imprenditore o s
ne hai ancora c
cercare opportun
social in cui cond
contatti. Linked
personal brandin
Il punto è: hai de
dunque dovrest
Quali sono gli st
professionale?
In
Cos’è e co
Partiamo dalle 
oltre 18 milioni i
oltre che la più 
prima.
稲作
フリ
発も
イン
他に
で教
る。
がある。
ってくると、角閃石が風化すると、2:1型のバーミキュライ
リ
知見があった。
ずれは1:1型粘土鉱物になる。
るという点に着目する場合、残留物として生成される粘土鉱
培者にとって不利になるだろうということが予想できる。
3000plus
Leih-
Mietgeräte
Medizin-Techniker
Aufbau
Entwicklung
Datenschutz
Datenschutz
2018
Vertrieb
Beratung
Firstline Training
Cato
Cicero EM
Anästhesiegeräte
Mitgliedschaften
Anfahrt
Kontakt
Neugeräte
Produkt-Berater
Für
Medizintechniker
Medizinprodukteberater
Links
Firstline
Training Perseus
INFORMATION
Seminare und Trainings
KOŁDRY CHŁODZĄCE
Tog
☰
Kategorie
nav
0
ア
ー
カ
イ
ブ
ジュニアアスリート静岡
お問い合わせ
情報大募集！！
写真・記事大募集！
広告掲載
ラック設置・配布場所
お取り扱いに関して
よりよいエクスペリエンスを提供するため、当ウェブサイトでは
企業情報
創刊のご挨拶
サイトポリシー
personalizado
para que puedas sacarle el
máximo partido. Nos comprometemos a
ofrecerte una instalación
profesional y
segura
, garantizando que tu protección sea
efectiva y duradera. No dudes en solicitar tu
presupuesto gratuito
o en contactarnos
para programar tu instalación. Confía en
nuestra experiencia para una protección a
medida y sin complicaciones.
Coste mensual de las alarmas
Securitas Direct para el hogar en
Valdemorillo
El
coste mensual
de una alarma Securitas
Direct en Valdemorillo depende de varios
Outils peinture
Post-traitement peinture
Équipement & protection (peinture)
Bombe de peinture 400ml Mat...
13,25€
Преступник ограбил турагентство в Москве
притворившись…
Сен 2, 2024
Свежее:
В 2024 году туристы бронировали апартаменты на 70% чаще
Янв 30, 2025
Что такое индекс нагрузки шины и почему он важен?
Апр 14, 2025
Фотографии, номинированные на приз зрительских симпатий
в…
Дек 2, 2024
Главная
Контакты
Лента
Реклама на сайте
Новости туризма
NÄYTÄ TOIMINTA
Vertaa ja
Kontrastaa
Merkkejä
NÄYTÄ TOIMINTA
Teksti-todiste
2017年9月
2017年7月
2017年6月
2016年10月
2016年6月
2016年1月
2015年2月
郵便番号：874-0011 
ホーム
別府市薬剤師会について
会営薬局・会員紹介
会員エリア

########

**Exercise prompt:** Each line from the beginning of the listing up to the line where "Bombe de peinture 400ml Mat..." appears needs to be given again exactly; please add nothing else.

**Task response:**
imprenditore o s
ne hai ancora c
cercare opportun
social in cui cond
contatti. Linked
personal brandin
Il punto è: hai de
dunque dovrest
Quali sono gli st
professionale?
In
Cos’è e co
Partiamo dalle 
oltre 18 milioni i
oltre che la più 
prima.
稲作
フリ
発も
イン
他に
で教
る。
がある。
ってくると、角閃石が風化すると、2:1型のバーミキュライ
リ
知見があった。
ずれは1:1型粘土鉱物になる。
るという点に着目する場合、残留物として生成される粘土鉱
培者にとって不利になるだろうということが予想できる。
3000plus
Leih-
Mietgeräte
Medizin-Techniker
Aufbau
Entwicklung
Datenschutz
Datenschutz
2018
Vertrieb
Beratung
Firstline Training
Cato
Cicero EM
Anästhesiegeräte
Mitgliedschaften
Anfahrt
Kontakt
Neugeräte
Produkt-Berater
Für
Medizintechniker
Medizinprodukteberater
Links
Firstline
Training Perseus
INFORMATION
Seminare und Trainings
KOŁDRY CHŁODZĄCE
Tog
☰
Kategorie
nav
0
ア
ー
カ
イ
ブ
ジュニアアスリート静岡
お問い合わせ
情報大募集！！
写真・記事大募集！
広告掲載
ラック設置・配布場所
お取り扱いに関して
よりよいエクスペリエンスを提供するため、当ウェブサイトでは
企業情報
創刊のご挨拶
サイトポリシー
personalizado
para que puedas sacarle el
máximo partido. Nos comprometemos a
ofrecerte una instalación
profesional y
segura
, garantizando que tu protección sea
efectiva y duradera. No dudes en solicitar tu
presupuesto gratuito
o en contactarnos
para programar tu instalación. Confía en
nuestra experiencia para una protección a
medida y sin complicaciones.
Coste mensual de las alarmas
Securitas Direct para el hogar en
Valdemorillo
El
coste mensual
de una alarma Securitas
Direct en Valdemorillo depende de varios
Outils peinture
Post-traitement peinture
Équipement & protection (peinture)
Bombe de peinture 400ml Mat...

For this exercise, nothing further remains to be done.